As for Manata, it is interesting how he drifted away from presuppositionalism. When I first encountered Manata on the All-Bahnsen forum back in 2004, he was gung-ho presuppositionalist, and characteristically thick-headed about it. So it would be interesting to know what specifically caused him to reconsider his views on it. I remember reading at least one of the quotes you cited here some time ago, but I don't recall what else he might have said on the matter.

In the case of Bahnsen, he did have academic credentials as you point out, but degrees and certificates do not guarantee the quality of one's reasoning. I'd think that with all this education Bahnsen would see through a lot of the smoke and mirrors of presuppositionalism. But we have to keep in mind an important fact: he was not working from a rational philosophy to begin with, which is why you can have all 10 doctorates in various fields, and still embrace intellectually bankrupt positions.
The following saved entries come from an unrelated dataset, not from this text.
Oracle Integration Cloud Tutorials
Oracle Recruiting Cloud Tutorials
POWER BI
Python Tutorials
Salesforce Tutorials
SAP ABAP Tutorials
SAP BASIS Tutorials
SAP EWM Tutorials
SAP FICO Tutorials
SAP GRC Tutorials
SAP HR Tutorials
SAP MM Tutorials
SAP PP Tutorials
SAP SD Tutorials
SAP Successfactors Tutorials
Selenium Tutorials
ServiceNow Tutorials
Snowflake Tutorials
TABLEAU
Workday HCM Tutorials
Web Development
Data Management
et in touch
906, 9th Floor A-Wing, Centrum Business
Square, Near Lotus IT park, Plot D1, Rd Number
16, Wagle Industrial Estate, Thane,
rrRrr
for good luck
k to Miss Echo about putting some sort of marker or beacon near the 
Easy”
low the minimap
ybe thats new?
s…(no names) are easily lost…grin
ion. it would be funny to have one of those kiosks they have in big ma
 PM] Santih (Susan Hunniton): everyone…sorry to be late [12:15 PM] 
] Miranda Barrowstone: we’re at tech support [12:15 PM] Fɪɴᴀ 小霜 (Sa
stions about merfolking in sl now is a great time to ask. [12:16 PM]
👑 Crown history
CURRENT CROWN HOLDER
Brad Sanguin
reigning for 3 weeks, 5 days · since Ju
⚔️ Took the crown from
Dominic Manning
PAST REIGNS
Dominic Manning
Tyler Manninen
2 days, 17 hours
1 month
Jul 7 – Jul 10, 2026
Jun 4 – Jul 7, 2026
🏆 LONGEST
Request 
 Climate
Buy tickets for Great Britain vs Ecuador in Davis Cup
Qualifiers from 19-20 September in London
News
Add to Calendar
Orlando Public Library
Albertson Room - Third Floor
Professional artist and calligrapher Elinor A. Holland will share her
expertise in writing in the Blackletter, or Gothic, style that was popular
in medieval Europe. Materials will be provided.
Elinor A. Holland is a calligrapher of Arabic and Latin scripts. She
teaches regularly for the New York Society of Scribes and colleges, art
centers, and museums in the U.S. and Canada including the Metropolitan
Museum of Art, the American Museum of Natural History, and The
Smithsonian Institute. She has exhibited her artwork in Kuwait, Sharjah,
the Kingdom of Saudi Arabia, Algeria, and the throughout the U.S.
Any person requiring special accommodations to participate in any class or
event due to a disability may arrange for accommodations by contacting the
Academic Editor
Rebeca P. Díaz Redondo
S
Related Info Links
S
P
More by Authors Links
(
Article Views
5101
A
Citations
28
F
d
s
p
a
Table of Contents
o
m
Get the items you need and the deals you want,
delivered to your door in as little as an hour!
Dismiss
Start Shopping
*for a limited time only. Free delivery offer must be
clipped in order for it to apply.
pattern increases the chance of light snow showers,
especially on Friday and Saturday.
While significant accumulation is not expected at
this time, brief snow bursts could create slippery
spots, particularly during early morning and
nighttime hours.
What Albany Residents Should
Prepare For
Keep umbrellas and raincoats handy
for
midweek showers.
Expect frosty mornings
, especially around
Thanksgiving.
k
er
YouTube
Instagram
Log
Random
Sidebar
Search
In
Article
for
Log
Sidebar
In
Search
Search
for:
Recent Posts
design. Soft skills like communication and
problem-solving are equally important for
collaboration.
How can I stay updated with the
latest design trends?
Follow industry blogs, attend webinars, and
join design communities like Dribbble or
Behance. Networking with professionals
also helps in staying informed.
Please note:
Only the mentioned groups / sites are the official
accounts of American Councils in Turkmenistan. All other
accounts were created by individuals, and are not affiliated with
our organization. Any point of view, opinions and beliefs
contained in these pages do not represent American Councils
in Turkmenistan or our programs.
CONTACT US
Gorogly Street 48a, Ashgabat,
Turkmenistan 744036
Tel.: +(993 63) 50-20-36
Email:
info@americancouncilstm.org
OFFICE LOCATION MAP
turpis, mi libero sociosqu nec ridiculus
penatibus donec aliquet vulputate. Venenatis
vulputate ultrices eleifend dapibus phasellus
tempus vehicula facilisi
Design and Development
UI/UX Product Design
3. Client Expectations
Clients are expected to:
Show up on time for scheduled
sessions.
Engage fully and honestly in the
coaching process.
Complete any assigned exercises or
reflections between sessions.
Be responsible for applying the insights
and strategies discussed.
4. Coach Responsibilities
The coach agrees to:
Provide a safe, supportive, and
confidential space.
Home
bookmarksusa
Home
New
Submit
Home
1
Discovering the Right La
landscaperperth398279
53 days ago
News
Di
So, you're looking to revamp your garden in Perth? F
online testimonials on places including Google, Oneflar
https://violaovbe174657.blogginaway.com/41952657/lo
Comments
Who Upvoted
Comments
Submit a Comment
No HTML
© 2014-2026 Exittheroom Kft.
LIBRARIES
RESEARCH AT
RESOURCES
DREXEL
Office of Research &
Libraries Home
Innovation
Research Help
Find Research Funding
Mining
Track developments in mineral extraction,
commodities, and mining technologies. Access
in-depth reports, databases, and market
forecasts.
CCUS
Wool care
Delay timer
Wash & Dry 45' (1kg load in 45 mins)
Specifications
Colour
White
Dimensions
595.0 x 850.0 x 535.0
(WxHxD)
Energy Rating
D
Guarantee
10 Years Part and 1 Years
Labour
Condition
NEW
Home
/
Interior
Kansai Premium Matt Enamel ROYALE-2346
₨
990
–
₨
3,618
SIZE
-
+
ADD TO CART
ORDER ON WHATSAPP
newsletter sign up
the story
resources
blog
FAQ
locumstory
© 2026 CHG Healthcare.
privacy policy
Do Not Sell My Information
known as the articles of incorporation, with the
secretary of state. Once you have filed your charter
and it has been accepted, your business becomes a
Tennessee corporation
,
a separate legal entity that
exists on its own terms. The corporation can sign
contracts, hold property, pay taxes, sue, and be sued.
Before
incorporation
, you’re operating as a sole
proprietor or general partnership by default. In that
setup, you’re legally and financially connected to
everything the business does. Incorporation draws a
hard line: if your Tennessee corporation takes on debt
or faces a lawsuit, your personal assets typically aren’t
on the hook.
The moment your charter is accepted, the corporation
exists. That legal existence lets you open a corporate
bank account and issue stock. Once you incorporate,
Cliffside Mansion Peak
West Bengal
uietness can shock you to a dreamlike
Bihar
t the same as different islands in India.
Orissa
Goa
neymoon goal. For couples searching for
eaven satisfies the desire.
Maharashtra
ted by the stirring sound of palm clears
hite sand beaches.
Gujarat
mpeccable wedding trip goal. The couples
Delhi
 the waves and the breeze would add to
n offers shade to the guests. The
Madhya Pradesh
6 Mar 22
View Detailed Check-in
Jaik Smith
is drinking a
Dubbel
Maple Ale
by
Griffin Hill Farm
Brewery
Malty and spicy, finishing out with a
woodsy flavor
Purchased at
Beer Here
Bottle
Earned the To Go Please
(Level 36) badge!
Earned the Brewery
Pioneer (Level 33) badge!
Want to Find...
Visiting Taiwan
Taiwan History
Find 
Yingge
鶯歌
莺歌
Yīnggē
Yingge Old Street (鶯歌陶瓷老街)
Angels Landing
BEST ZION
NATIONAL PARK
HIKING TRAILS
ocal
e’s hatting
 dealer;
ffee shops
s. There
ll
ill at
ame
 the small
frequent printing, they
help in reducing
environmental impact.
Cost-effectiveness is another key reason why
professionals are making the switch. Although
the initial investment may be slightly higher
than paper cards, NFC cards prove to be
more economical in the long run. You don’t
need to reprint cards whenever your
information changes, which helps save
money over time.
I know that with Van Til, he tells us straight out in his Why I Believe in God, that he was raised in the Christian tradition from his earliest years, and the educational institutions of his day reinforced this to a large degree. By the time he got to Princeton, he was already waist-deep in the idealist tradition, which only sealed his fate as a mystic.

Bahnsen's son David reports that his father, Greg, was attending an orthodox Presbyterian church since he was in the fourth grade (a perilously vulnerable period in one's development), and "had the rare blessing to spend his entire time as a believer in the Reformed faith" ("The Life of Dr. Greg L. Bahnsen," The Standard Bearer, p. 10).

The indoctrination took root at an early age with these folks. That got the ball rolling, and no doubt cultivated in their minds the rationalizing habits that a believer needs to practice in order to remain in "the faith."